L’acte est symbo­lique mais les parents d’élèves du groupe Scolaire Michel Servet espèrent qu’il portera ses fruits. Ce jeudi 30 août, à quelques jours de la rentrée, ils ont déposé une centaine de demandes de déro­ga­tions à l’Hô­tel de Ville de Lyon. La raison ? L’école primaire et mater­nelle qui accueille un peu plus de 400 enfants au 2–6 rue Alsace Lorraine se situe à deux pas de l’en­trée Rhône du tunnel de la Croix-Rousse.

« Une zone soumise à un pic de pollu­tion perma­nent », expliquent les parents réunis en collec­tif en s’ap­puyant sur les rele­vés de l’Atmo Auvergne Rhône-Alpes, obser­va­toire de la qualité de l’air.  « Depuis le début de notre mobi­li­sa­tion il y a trois ans, les taux de dioxyde d’azote n’ont pas bais­sés mais augmen­tés, dépas­sant désor­mais ceux rele­vés aux abords de l’au­to­route et du péri­phé­rique ».

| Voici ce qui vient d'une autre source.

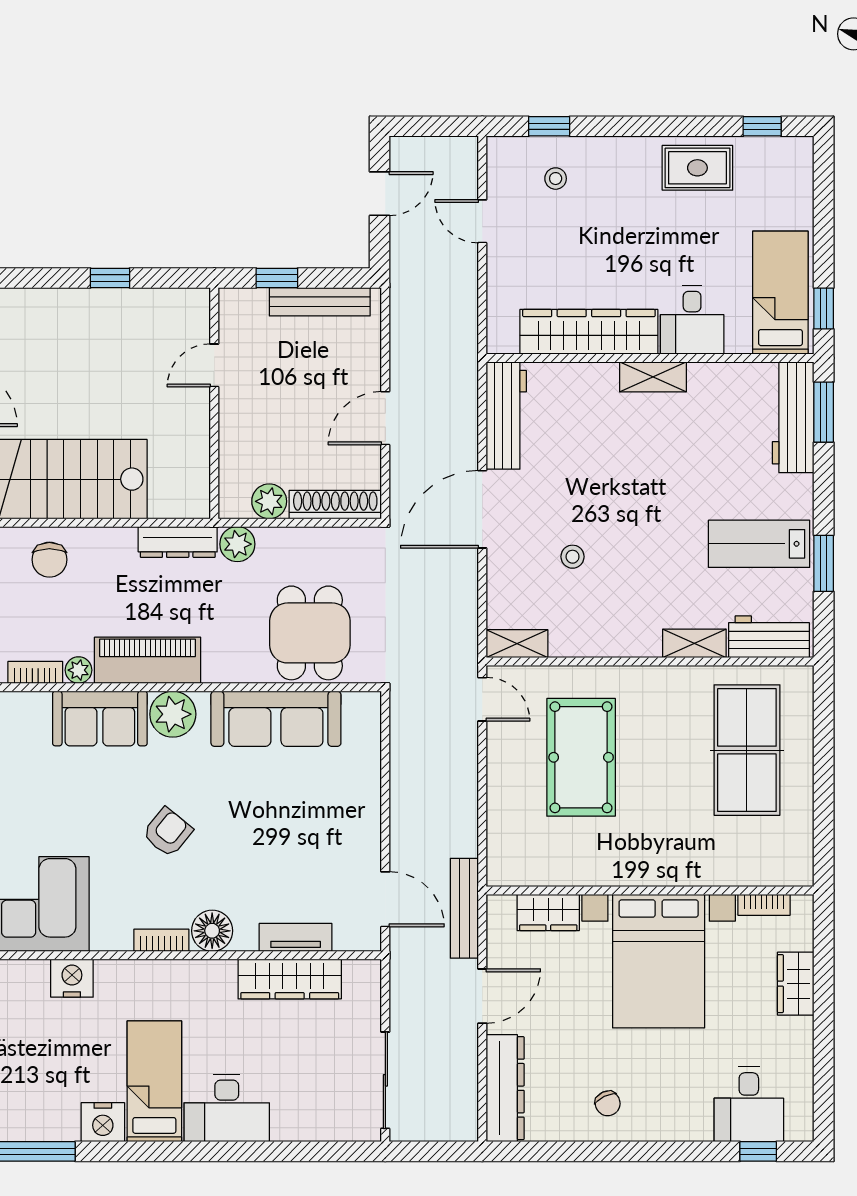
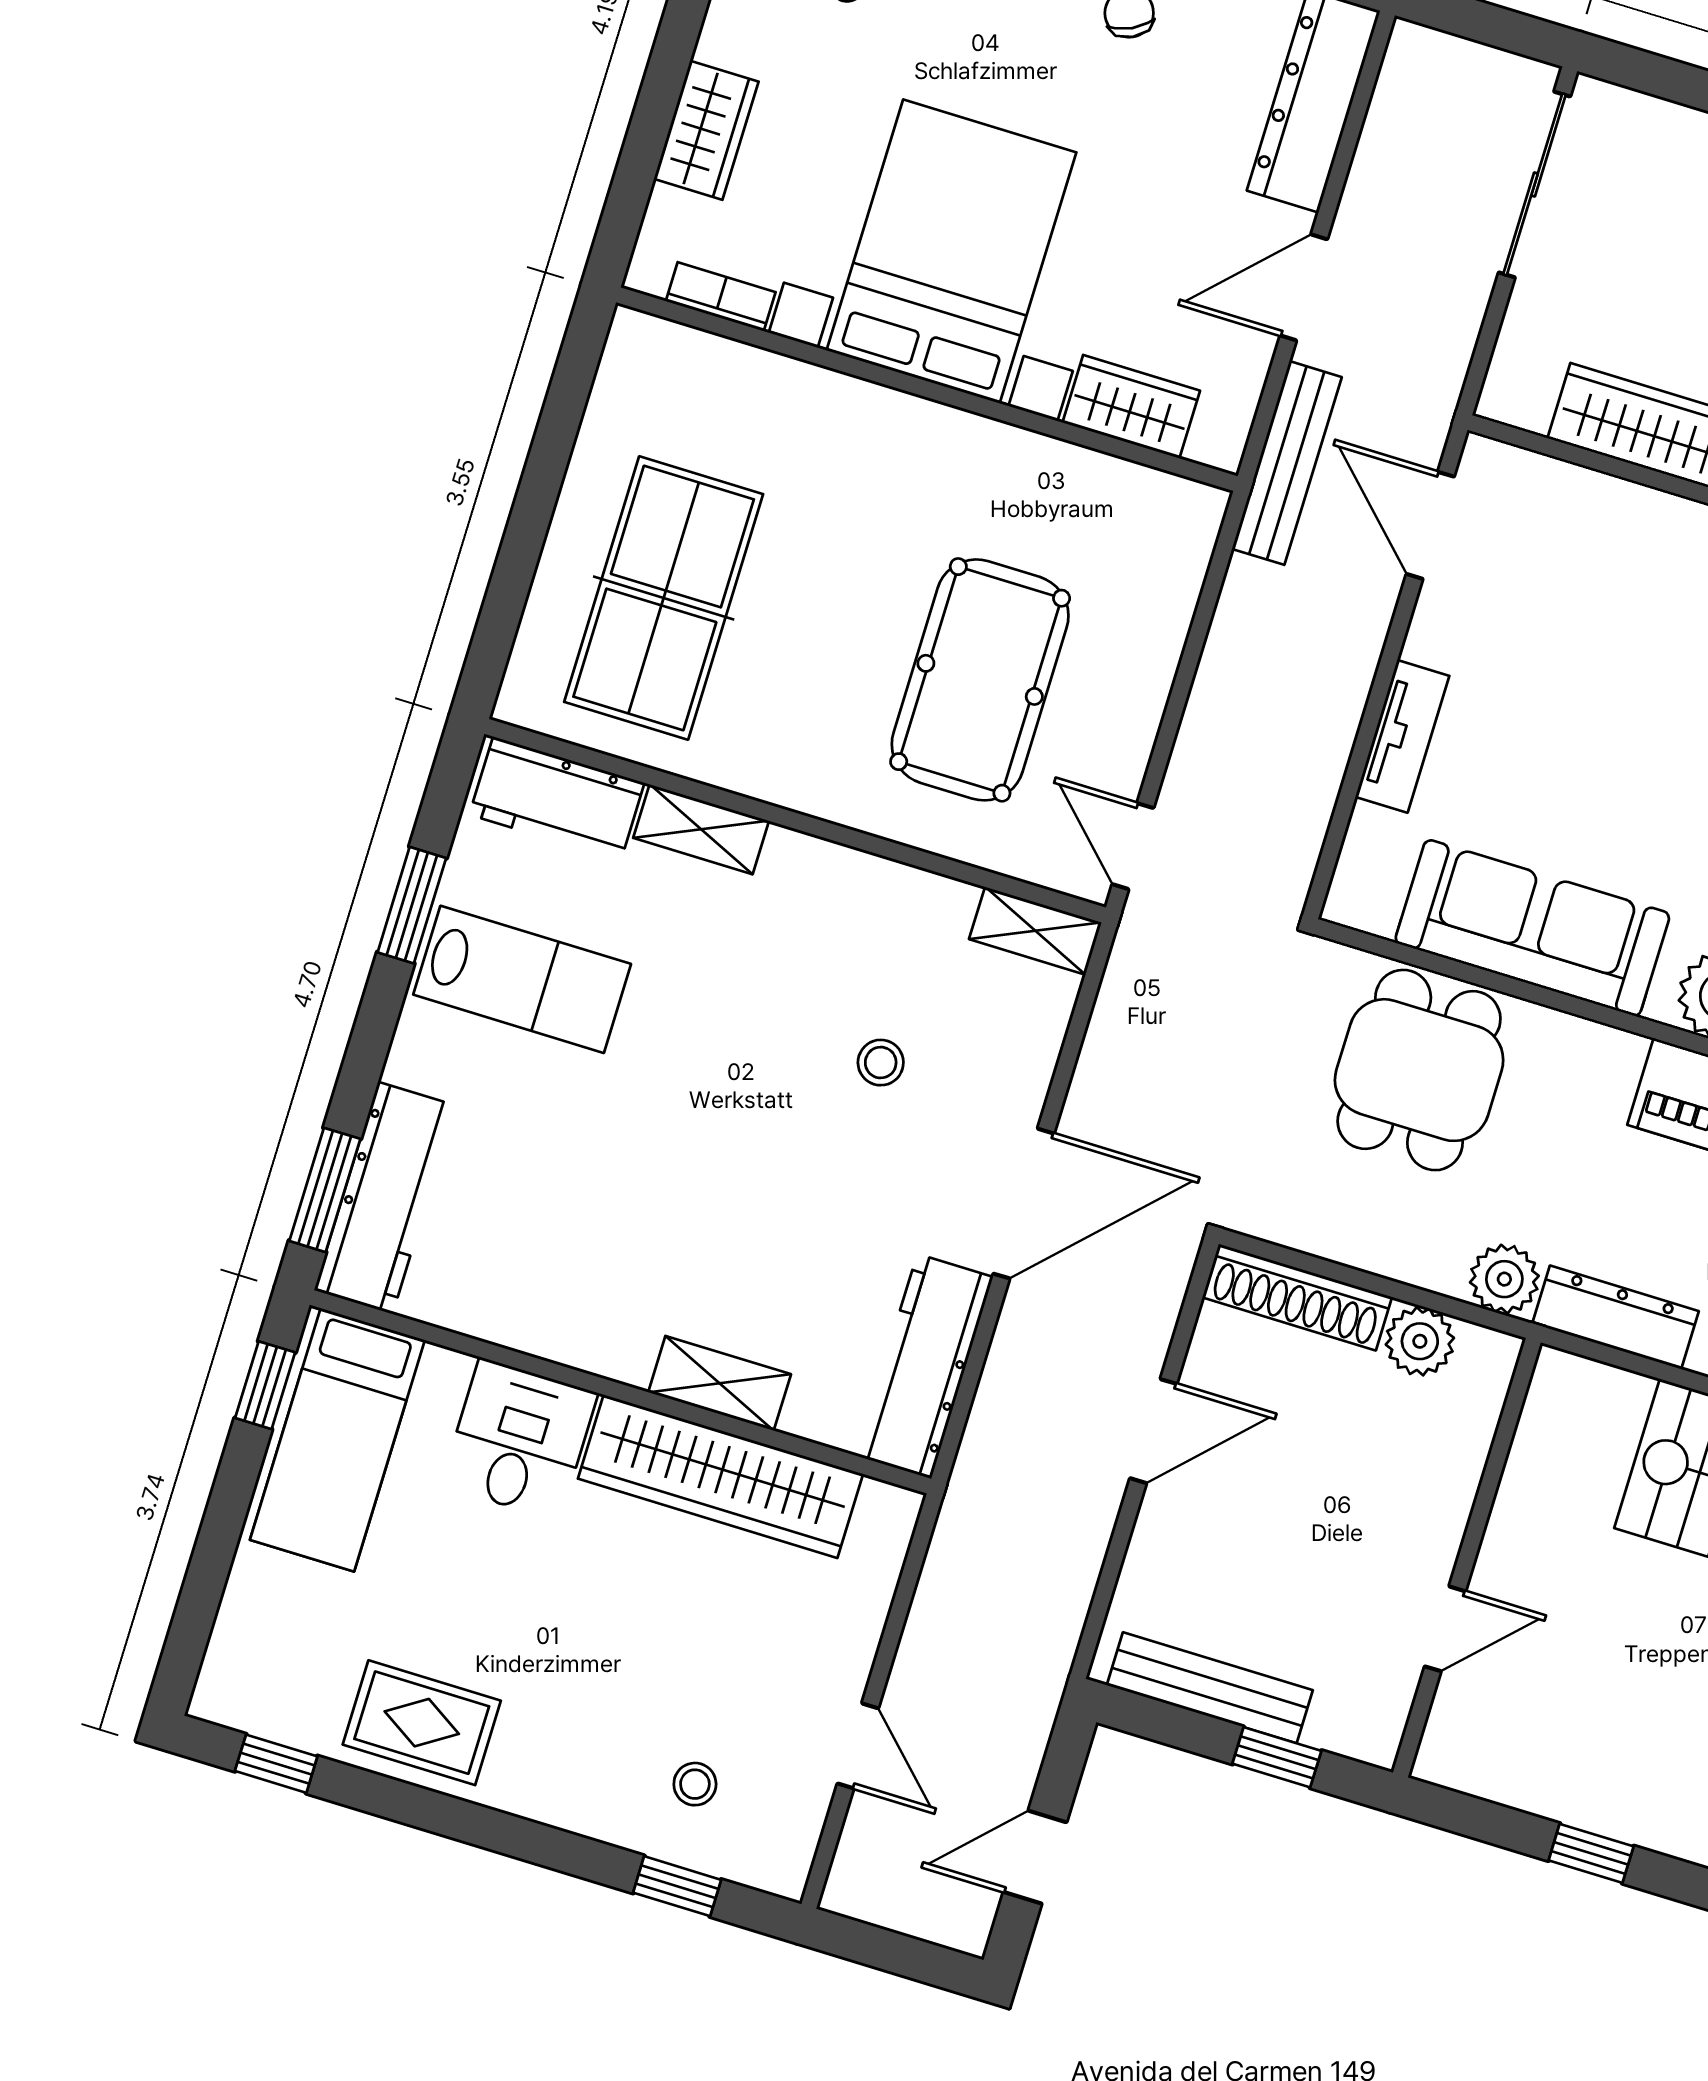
shelving: (653, 377) -> (720, 1383), moved
tv unit: (296, 937) -> (1402, 736), moved, turned -90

Vers une réflexion sur l’ave­nir de l’école ?

La Ville et la Métro­pole ont pour­tant bien tenté de limi­ter l’im­pact de la pollu­tion atmo­sphé­rique : la cour la plus expo­sée a été fermée, un extrac­teur d’air a été installé dans le gymnase et on mise sur une baisse de la pollu­tion dans l’en­semble de l’ag­glo­mé­ra­tion sur les prochaines années…  Pour témoi­gner leur soutien, les deux collec­ti­vi­tés ont égale­ment reçu jeudi soir le collec­tif en marge de la mani­fes­ta­tion orga­ni­sée lors du dépôt des demandes de déro­ga­tions.

La mairie du 1er, arron­dis­se­ment dans lequel se situe le groupe scolaire, a quant à elle aler­tée le préfet en juin, lui deman­dant de réunir les acteurs concer­nés, notam­ment pour réflé­chir à l’ave­nir de l’école.

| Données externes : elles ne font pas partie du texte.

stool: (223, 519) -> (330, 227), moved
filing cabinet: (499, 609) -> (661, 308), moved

« La voiture n’est pas intou­chable ! »

Mais si le collec­tif salue la démarche de dialogue avec la Ville et la Métro­pole, il butte sur une pierre d’achop­pe­ment: la place de la voiture.  « On demande une réduc­tion du traf­fic au niveau du tunnel mais pour l’ins­tant les auto­ri­tés ne veulent pas en entendre parler », explique Renaud Pierre, parent d’élève en ajou­tant que « quand la circu­la­tion était fermée pendant les travaux du tunnel,  ce n’était pas pour autant d’apo­ca­lypse à Lyon. La voiture n’est pas intou­chable ! Entre l’au­to­mo­bile et la santé des enfants, que choi­sit-on ? ».

Seule option immé­diate pour le collec­tif : pour­suivre les actions. Les parents espèrent fédé­rer diffé­rentes asso­cia­tions pour mili­ter ensemble en faveur d’un autre usage de la voiture en ville.